YOUR TASK: Down to the last line, retype the records below exactly and skip the pictures.

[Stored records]

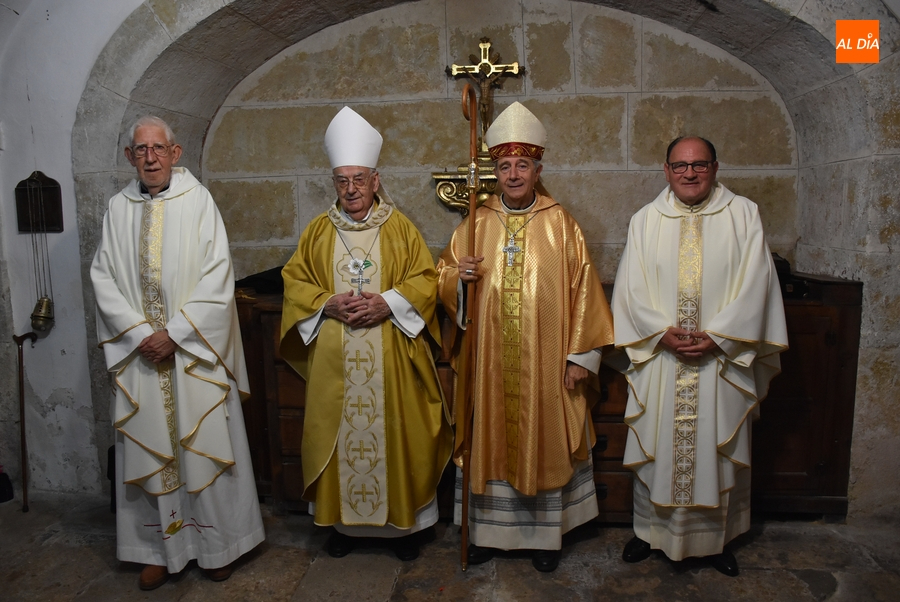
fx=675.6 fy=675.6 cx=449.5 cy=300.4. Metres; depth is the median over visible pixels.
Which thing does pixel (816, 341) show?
wooden chest
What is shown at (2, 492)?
object
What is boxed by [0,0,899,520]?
stone wall
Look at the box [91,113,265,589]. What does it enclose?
man
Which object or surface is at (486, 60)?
crucifix
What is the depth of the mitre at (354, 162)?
2.78 m
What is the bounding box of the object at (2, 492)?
[0,465,13,502]
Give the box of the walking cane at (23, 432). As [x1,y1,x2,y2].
[11,332,39,512]
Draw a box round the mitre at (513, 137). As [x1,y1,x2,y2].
[482,101,547,160]
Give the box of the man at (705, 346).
[611,135,785,574]
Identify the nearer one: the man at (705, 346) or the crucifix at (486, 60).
the man at (705, 346)
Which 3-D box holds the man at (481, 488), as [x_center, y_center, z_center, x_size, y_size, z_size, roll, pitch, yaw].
[0.294,0.137,2.791,0.637,1.818,0.764,-2,8,-9]
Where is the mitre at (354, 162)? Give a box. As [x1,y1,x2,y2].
[323,106,383,170]
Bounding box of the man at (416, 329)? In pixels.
[277,107,448,565]
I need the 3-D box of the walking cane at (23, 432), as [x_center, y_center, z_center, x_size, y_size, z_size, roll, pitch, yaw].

COMPLETED TASK:
fx=675.6 fy=675.6 cx=449.5 cy=300.4. Metres; depth is the median over visible pixels.
Which thing does pixel (816, 341) show?
wooden chest
What is shown at (2, 492)?
object
What is boxed by [0,0,899,520]?
stone wall
Look at the box [91,113,265,589]. What does it enclose?
man
Which object or surface is at (486, 60)?
crucifix
What is the depth of the mitre at (354, 162)?
2.78 m
What is the bounding box of the object at (2, 492)?
[0,465,13,502]
Give the box of the walking cane at (23, 432). As [x1,y1,x2,y2].
[11,332,39,512]
Draw a box round the mitre at (513, 137). As [x1,y1,x2,y2].
[482,101,547,160]
Give the box of the man at (705, 346).
[611,135,785,574]
Identify the nearer one: the man at (705, 346) or the crucifix at (486, 60).
the man at (705, 346)
Which 3-D box holds the man at (481, 488), as [x_center, y_center, z_center, x_size, y_size, z_size, roll, pitch, yaw].
[0.294,0.137,2.791,0.637,1.818,0.764,-2,8,-9]
Where is the mitre at (354, 162)? Give a box. As [x1,y1,x2,y2].
[323,106,383,170]
Bounding box of the man at (416, 329)? In pixels.
[277,107,448,565]
I need the 3-D box of the walking cane at (23, 432), as [x_center, y_center, z_center, x_size, y_size, z_size, roll, pitch, yaw].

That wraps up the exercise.